Sunomata Castle (墨俣城, Sunomata-jō) is a Japanese castle in Ōgaki in Gifu Prefecture at the confluence of the Sai and Nagara rivers. It is also called the Sunomata Ichiya Castle (墨俣一夜城), due to the legend that it was built in one night.

The castle was constructed by Toyotomi Hideyoshi, at the time a minor retainer of Oda Nobunaga, while they were pressing the Siege of Inabayama Castle in the mid-16th century. "The work of building at Sunomata was done by a band of adventurers under the direction of a local robber baron named Hachisuka Koroku." Hideyoshi used pre-constructed sections to put up the fortress and it was finished so quickly that it gave the impression that it was done overnight, although the work took several days to complete. Hideyoshi's success with the construction of this castle greatly raised his prestige and standing with Nobunaga, and marked the start of his rise to fame. The "castle" was more of a wooden walled fortress, with simple watchtowers, wooden palisades, and dry moats. In reality, it was more of a border fort than a full sized castle, and was intended to intimidate, surprise and demoralize the enemy.

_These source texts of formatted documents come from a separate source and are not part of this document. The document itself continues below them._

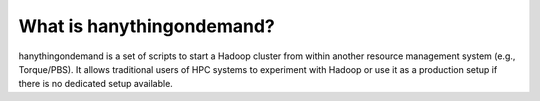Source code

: .. _what_is:

What is hanythingondemand?
==========================

hanythingondemand is a set of scripts to start a Hadoop cluster from within another resource management system
(e.g., Torque/PBS). It allows traditional users of HPC systems to experiment with Hadoop or use it as a
production setup if there is no dedicated setup available.
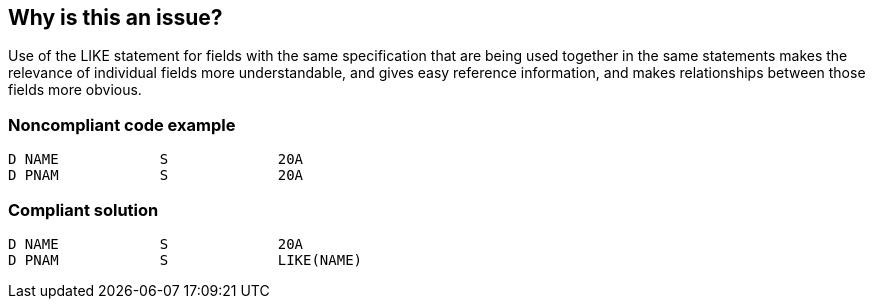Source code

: == Why is this an issue?

Use of the LIKE statement for fields with the same specification that are being used together in the same statements makes the relevance of individual fields more understandable, and gives easy reference information, and makes relationships between those fields more obvious.


=== Noncompliant code example

[source,rpg]
----
D NAME            S             20A
D PNAM            S             20A
----


=== Compliant solution

[source,rpg]
----
D NAME            S             20A
D PNAM            S             LIKE(NAME)
----

ifdef::env-github,rspecator-view[]

'''
== Implementation Specification
(visible only on this page)

=== Message

Use the LIKE keyword to define this field


endif::env-github,rspecator-view[]
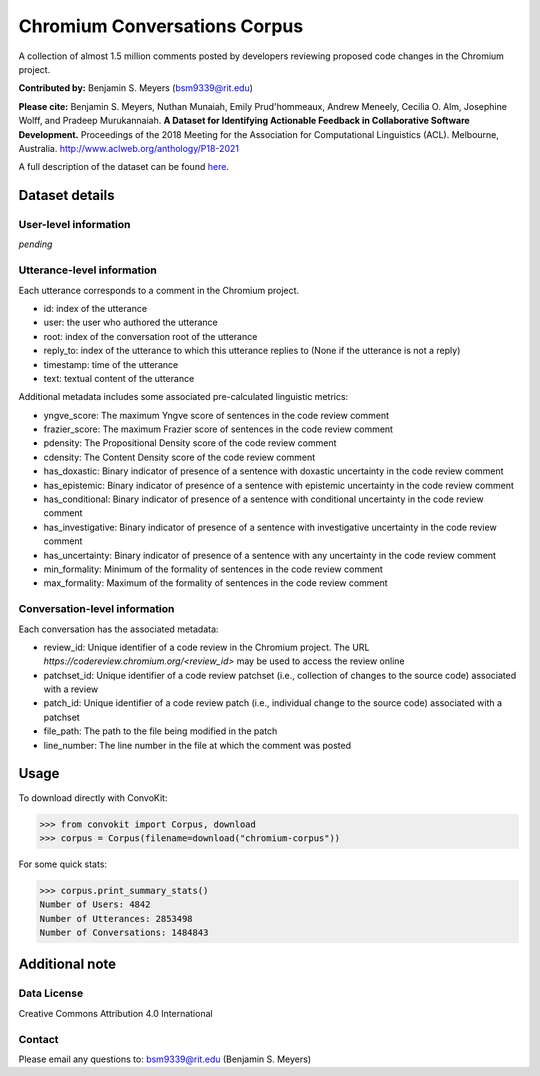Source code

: Chromium Conversations Corpus
===============================

A collection of almost 1.5 million comments posted by developers reviewing proposed code changes in the Chromium project.

**Contributed by:** Benjamin S. Meyers (bsm9339@rit.edu)

**Please cite:** Benjamin S. Meyers, Nuthan Munaiah, Emily Prud'hommeaux, Andrew Meneely, Cecilia O. Alm, Josephine Wolff, and Pradeep Murukannaiah. **A Dataset for Identifying Actionable Feedback in Collaborative Software Development.** Proceedings of the 2018 Meeting for the Association for Computational Linguistics (ACL). Melbourne, Australia. http://www.aclweb.org/anthology/P18-2021

A full description of the dataset can be found `here <https://zenodo.org/record/2590548>`_.


Dataset details
---------------

User-level information
^^^^^^^^^^^^^^^^^^^^^^

*pending*

Utterance-level information
^^^^^^^^^^^^^^^^^^^^^^^^^^^

Each utterance corresponds to a comment in the Chromium project.

* id: index of the utterance
* user: the user who authored the utterance
* root: index of the conversation root of the utterance
* reply_to: index of the utterance to which this utterance replies to (None if the utterance is not a reply)
* timestamp: time of the utterance
* text: textual content of the utterance

Additional metadata includes some associated pre-calculated linguistic metrics:

* yngve_score: The maximum Yngve score of sentences in the code review comment
* frazier_score: The maximum Frazier score of sentences in the code review comment
* pdensity: The Propositional Density score of the code review comment
* cdensity: The Content Density score of the code review comment
* has_doxastic: Binary indicator of presence of a sentence with doxastic uncertainty in the code review comment
* has_epistemic: Binary indicator of presence of a sentence with epistemic uncertainty in the code review comment
* has_conditional: Binary indicator of presence of a sentence with conditional uncertainty in the code review comment
* has_investigative: Binary indicator of presence of a sentence with investigative uncertainty in the code review comment
* has_uncertainty: Binary indicator of presence of a sentence with any uncertainty in the code review comment
* min_formality: Minimum of the formality of sentences in the code review comment
* max_formality: Maximum of the formality of sentences in the code review comment


Conversation-level information
^^^^^^^^^^^^^^^^^^^^^^^^^^^^^^
Each conversation has the associated metadata:

* review_id: Unique identifier of a code review in the Chromium project. The URL `https://codereview.chromium.org/<review_id>` may be used to access the review online
* patchset_id: Unique identifier of a code review patchset (i.e., collection of changes to the source code) associated with a review
* patch_id: Unique identifier of a code review patch (i.e., individual change to the source code) associated with a patchset
* file_path: The path to the file being modified in the patch
* line_number: The line number in the file at which the comment was posted

Usage
-----

To download directly with ConvoKit: 

>>> from convokit import Corpus, download
>>> corpus = Corpus(filename=download("chromium-corpus"))


For some quick stats:

>>> corpus.print_summary_stats()
Number of Users: 4842
Number of Utterances: 2853498
Number of Conversations: 1484843


Additional note
---------------

Data License
^^^^^^^^^^^^

Creative Commons Attribution 4.0 International

Contact
^^^^^^^

Please email any questions to: bsm9339@rit.edu (Benjamin S. Meyers)
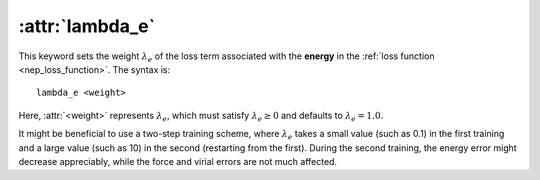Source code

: .. _kw_lambda_e:
.. index::
   single: lambda_e (keyword in nep.in)

:attr:`lambda_e`
================

This keyword sets the weight :math:`\lambda_e` of the loss term associated with the **energy** in the :ref:`loss function <nep_loss_function>`.
The syntax is::

  lambda_e <weight>

Here, :attr:`<weight>` represents :math:`\lambda_e`, which must satisfy :math:`\lambda_e \geq 0` and defaults to :math:`\lambda_e = 1.0`.

It might be beneficial to use a two-step training scheme, where :math:`\lambda_e` takes a small value (such as 0.1) in the first training and a large value (such as 10) in the second (restarting from the first).
During the second training, the energy error might decrease appreciably, while the force and virial errors are not much affected.
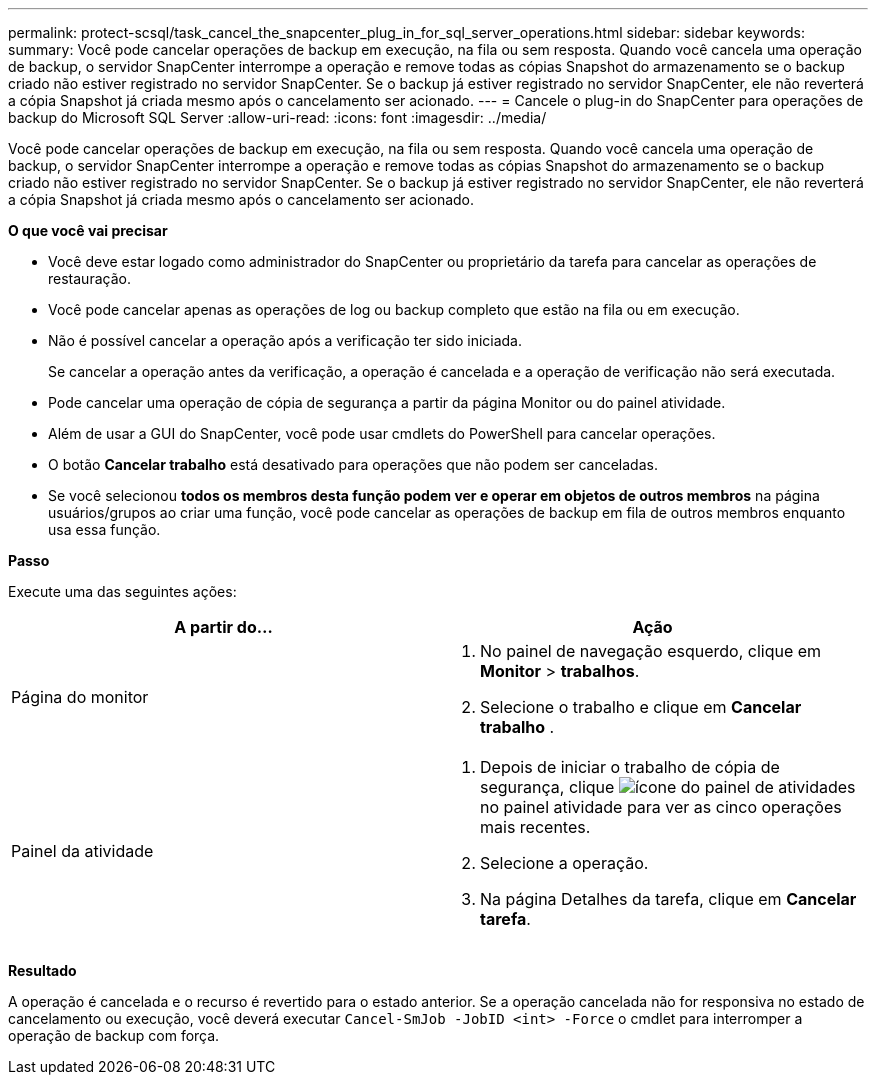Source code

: ---
permalink: protect-scsql/task_cancel_the_snapcenter_plug_in_for_sql_server_operations.html 
sidebar: sidebar 
keywords:  
summary: Você pode cancelar operações de backup em execução, na fila ou sem resposta. Quando você cancela uma operação de backup, o servidor SnapCenter interrompe a operação e remove todas as cópias Snapshot do armazenamento se o backup criado não estiver registrado no servidor SnapCenter. Se o backup já estiver registrado no servidor SnapCenter, ele não reverterá a cópia Snapshot já criada mesmo após o cancelamento ser acionado. 
---
= Cancele o plug-in do SnapCenter para operações de backup do Microsoft SQL Server
:allow-uri-read: 
:icons: font
:imagesdir: ../media/


[role="lead"]
Você pode cancelar operações de backup em execução, na fila ou sem resposta. Quando você cancela uma operação de backup, o servidor SnapCenter interrompe a operação e remove todas as cópias Snapshot do armazenamento se o backup criado não estiver registrado no servidor SnapCenter. Se o backup já estiver registrado no servidor SnapCenter, ele não reverterá a cópia Snapshot já criada mesmo após o cancelamento ser acionado.

*O que você vai precisar*

* Você deve estar logado como administrador do SnapCenter ou proprietário da tarefa para cancelar as operações de restauração.
* Você pode cancelar apenas as operações de log ou backup completo que estão na fila ou em execução.
* Não é possível cancelar a operação após a verificação ter sido iniciada.
+
Se cancelar a operação antes da verificação, a operação é cancelada e a operação de verificação não será executada.

* Pode cancelar uma operação de cópia de segurança a partir da página Monitor ou do painel atividade.
* Além de usar a GUI do SnapCenter, você pode usar cmdlets do PowerShell para cancelar operações.
* O botão *Cancelar trabalho* está desativado para operações que não podem ser canceladas.
* Se você selecionou *todos os membros desta função podem ver e operar em objetos de outros membros* na página usuários/grupos ao criar uma função, você pode cancelar as operações de backup em fila de outros membros enquanto usa essa função.


*Passo*

Execute uma das seguintes ações:

|===
| A partir do... | Ação 


 a| 
Página do monitor
 a| 
. No painel de navegação esquerdo, clique em *Monitor* > *trabalhos*.
. Selecione o trabalho e clique em *Cancelar trabalho* .




 a| 
Painel da atividade
 a| 
. Depois de iniciar o trabalho de cópia de segurança, clique image:../media/activity_pane_icon.gif["ícone do painel de atividades"]no painel atividade para ver as cinco operações mais recentes.
. Selecione a operação.
. Na página Detalhes da tarefa, clique em *Cancelar tarefa*.


|===
*Resultado*

A operação é cancelada e o recurso é revertido para o estado anterior. Se a operação cancelada não for responsiva no estado de cancelamento ou execução, você deverá executar `Cancel-SmJob -JobID <int> -Force` o cmdlet para interromper a operação de backup com força.
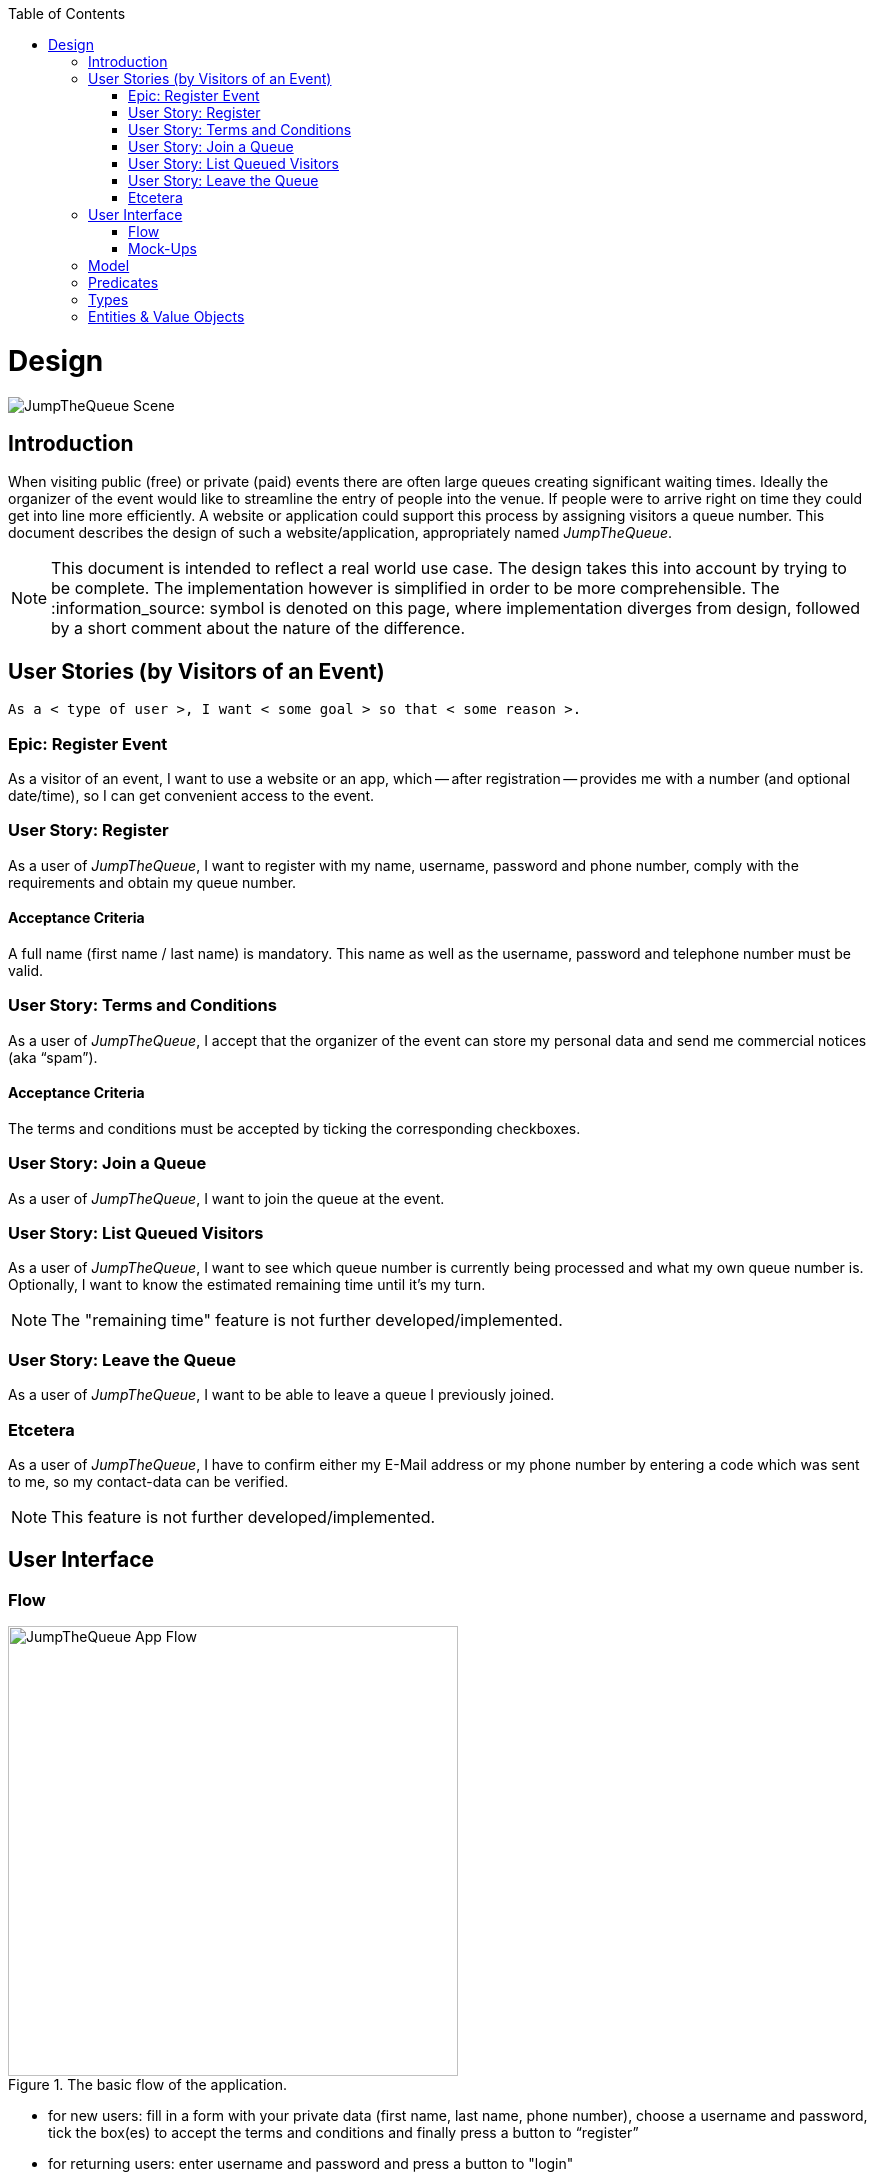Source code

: :toc: macro
toc::[]
:idprefix:
:idseparator: -
ifdef::env-github[]
:tip-caption: :bulb:
:note-caption: :information_source:
:important-caption: :heavy_exclamation_mark:
:caution-caption: :fire:
:warning-caption: :warning:
endif::[]

= Design
image::images/jumpthequeue/scene.png[JumpTheQueue Scene]

== Introduction
When visiting public (free) or private (paid) events there are often large queues creating significant waiting times. Ideally the organizer of the event would like to streamline the entry of people into the venue. If people were to arrive right on time they could get into line more efficiently. A website or application could support this process by assigning visitors a queue number. This document describes the design of such a website/application, appropriately named _JumpTheQueue_.

[NOTE]
====
This document is intended to reflect a real world use case. The design takes this into account by trying to be complete. The implementation however is simplified in order to be more comprehensible. The :information_source: symbol is denoted on this page, where implementation diverges from design, followed by a short comment about the nature of the difference.
====

== User Stories (by Visitors of an Event)
----
As a < type of user >, I want < some goal > so that < some reason >.
----

=== Epic: Register Event
As a visitor of an event, I want to use a website or an app, which -- after registration -- provides me with a number (and optional date/time), so I can get convenient access to the event.

=== User Story: Register
As a user of _JumpTheQueue_, I want to register with my name, username, password and phone number, comply with the requirements and obtain my queue number.
 
==== Acceptance Criteria
A full name (first name / last name) is mandatory. This name as well as the username, password and telephone number must be valid.

=== User Story: Terms and Conditions
As a user of _JumpTheQueue_, I accept that the organizer of the event can store my personal data and send me commercial notices (aka “spam”).

==== Acceptance Criteria
The terms and conditions must be accepted by ticking the corresponding checkboxes.

=== User Story: Join a Queue
As a user of _JumpTheQueue_, I want to join the queue at the event.

=== User Story: List Queued Visitors
As a user of _JumpTheQueue_, I want to see which queue number is currently being processed and what my own queue number is. Optionally, I want to know the estimated remaining time until it's my turn.

[NOTE]
====
The "remaining time" feature is not further developed/implemented.
====
 
=== User Story: Leave the Queue
As a user of _JumpTheQueue_, I want to be able to leave a queue I previously joined.

=== Etcetera
As a user of _JumpTheQueue_, I have to confirm either my E-Mail address or my phone number by entering a code which was sent to me, so my contact-data can be verified.

[NOTE]
====
This feature is not further developed/implemented.
====

== User Interface

=== Flow
.The basic flow of the application.
image::images/jumpthequeue/flow.png[JumpTheQueue App Flow, 450]

* for new users: fill in a form with your private data (first name, last name, phone number), choose a username and password, tick the box(es) to accept the terms and conditions and finally press a button to “register”
* for returning users: enter username and password and press a button to "login"
* in case of validation errors, a suitable error message will be shown
* if there are no errors an access code will be generated, which will be shown on the following page (this code can optionally be appended with the access date/time)
* this page could also show a visualization of the queue, listing all currently queued visitors

=== Mock-Ups
.The pages/views of the application.
image::images/jumpthequeue/mockups.png[JumpTheQueue Mock-Up, 800]

== Model
.The logical components of the application and their interactions.
image::images/jumpthequeue/model.png[JumpTheQueue Model, 650]


{sp} +

.Each event has multiple queues, each queue holds multiple visitors with access codes.
image::images/jumpthequeue/event.png[JumpTheQueue Event, 650]

{sp} +

[NOTE]
====
The "Event" item is not further developed/implemented.
====

== Predicates
====
_Definition_::
----
< function name > = < parameters > => < *pure* function >
----

_or_::
----
< function name > = trivial : < trivial description >
----
====

====
[subs=+macros]
----
isnull = (v) => v === null
notnull = (v) => !isnull(v)
 
isempty = (s: string) => s.length === 0
notempty = (s: string) => !notempty(s)
 
isEmailAddress = trivial: notnull + notempty + pass:quotes[_consists of_] <name>@<domain.toplevel>
 
isTelephoneNumber = trivial: notnull + notempty + pass:quotes[_consists of sequence of numbers or spaces (i.e. “4 84 28 81”)_]
----
====

== Types
====
_Definition_:: 
[subs=+macros]
----
type < alias > :: < type defs > with predicated: < list of predicates >
----

_or_::
----
type < alias > :: trivial: < trivial description >
----
====

====
[subs=+macros]
----
type ID :: trivial: Unique Atomic Identifier
 
type NamedItem :: string 
with predicates: notnull, notempty
 
type EmailAddress :: string
with predicates: isEmailAddress 
 
type TelephoneNumber :: string 
with predicates: isTelephoneNumber 
 
type Option<T> :: None | T
 
type Result<T> :: Error | T
 
type Error :: trivial: Error information with code & error description
----
====

== Entities & Value Objects
[cols="2", options="header"]
|===========================
2+|Visitor (Entity)
s|Field           s|Type
|Id                |ID
|Username          |NamedItem 
|Name              |NamedItem
|Password          |NamedItem
|PhoneNumber       |Option<TelephoneNumber>
|AcceptedComercial |boolean
|AcceptedTerms     |boolean
|UserType          |boolean
|===========================

[cols="2", options="header"]
|===========================
2+|AccessCode (Entity)
s|Field      s|Type
|Id           |ID
|Ticketnumber |NamedItem 
|StartTime    |Option<DateTime>
|EndTime      |Option<DateTime>
|StartTime    |Option<DateTime>
|Visitor      |NamedItem
|Queue        |NamedItem
|===========================

[cols="2", options="header"]
|===========================
2+|DailyQueue (Entity)
s|Field            s|Type
|Id                 |ID
|Name               |NamedItem 
|Logo               |NamedItem
|AttentionTime      |Option<DateTime>
|MinAttentionTime   |Option<DateTime>
|Active             |boolean
|Customers          |NamedItem
|===========================
 
There must be a 1 - 1 relationship between a Visitor and a VisitorTicker.

'''
*Next Chapter*: link:devon4j-overview.asciidoc[devon4j Overview]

A faux castle tower was reconstructed in 1991 to serve as a local history museum. The reconstruction is not historically accurate, as it was modeled after the nearby Ōgaki Castle, although it contains a model of what the castle actually looked like in the museum, along with samurai armor and weapons of that time. The castle is also noted as a site to view cherry blossoms during spring.